Due to slight variation in the placement of the granite slab on the sample stage under the EM-CCD camera during each imaging, the natural (Ln) and test dose (Tn) HR-IRPL images required spatial alignment. We used an affine image registration (imregister) in MATLAB’s Image Processing Toolbox70 to achieve the alignment. The array of HR-IRPL bleaching images (Tx) was aligned onto the master Tn HR-IRPL image in a similar fashion.
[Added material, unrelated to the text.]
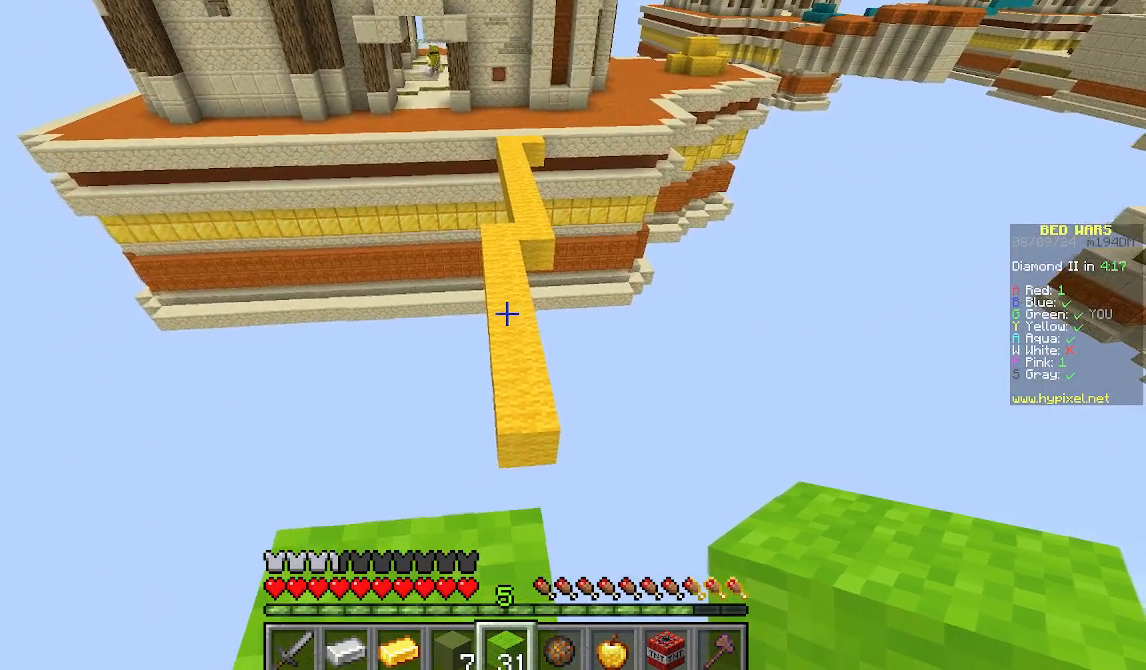
{"keys": ["a"], "mouse": [], "events": [[400, "a", "down"]]}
On each HR-IRPL image, a fixed region corresponding to a 40 × 40 pixel area outside of the rock slab, was selected as representative of the background emission; the value of the highest-intensity pixel in this area was then subtracted from all image pixels, with values < 0 tagged as “below detection limit” (BDL) and removed. The natural HR-IRPL intensities were divided by the test dose intensities (Ln/Tn). Five equal sub-sections were defined across the width of the slab, and due to the skewed distribution of intensity values per row, the summed intensity values from each pixel row were used to construct five adjacent depth profiles. An average HR-IRPL Ln/Tn profile was calculated by summing all pixel values across each row along the whole width of the rock slab from the individual Ln and Tn images. An averaged pIR-IRSL225 profile (averaging all Ln/Tn values from the five profiles) was also made. All depth profiles were fitted with the double exponential model, Eq. (1) 10:

$$L(x)={L}_{0}{e}^{-\overline{\sigma {\phi }_{0}}t{e}^{-\mu x}}+{L}_{res}$$
(1)

The model is suitable for relatively short exposure durations and discounts the effects of dose rate. L(x) is the luminescence at depth x (mm), L0 is the maximum luminescence at signal saturation, and Lres the residual and/or unbleachable luminescence component. The two kinetic parameters in Eq. (1), governing the shape and depth of a luminescence profile, are the light attenuation coefficient µ (mm−1), and the composite parameter \(\overline{\sigma {\phi }_{0}}\,t\) (unit-less), representing the detrapping constant at the rock’s surface \(\overline{\sigma {\phi }_{0}}\) (ka−1) averaged over its cumulative exposure time t (ka)9. After fitting each individual profile, the 50% saturation depths (SD50%, corresponding to the depth x, at which L(x) = 0.5L0)11 were calculated, and used as a baseline metric for comparing the luminescence bleaching front across all profiles.

Because of the different spatial configurations of the acquired images from the flatbed-scanning µXRF and the EM-CCD camera set-up, the quantitative µXRF elemental maps required manual image alignment and registration onto the background subtracted Tn image, using the BigWarp tool from ImageJ71. Thereafter, the two aligned images were used calculate the Pearson correlation coefficients between the IRPL intensity and the elemental concentration pixels.

To evaluate the bleaching behaviour of the IRPL emission in K-rich feldspar, the pixels with highest K intensities (95th quantile) were identified from the K-map; the corresponding pixels were then identified in HR-IRPL bleaching images (Tx). The bleaching curve of the IRPL signal was obtained by taking the median HR-IRPL intensity from relevant pixels in each Tx image and plotting it as function of exposure time.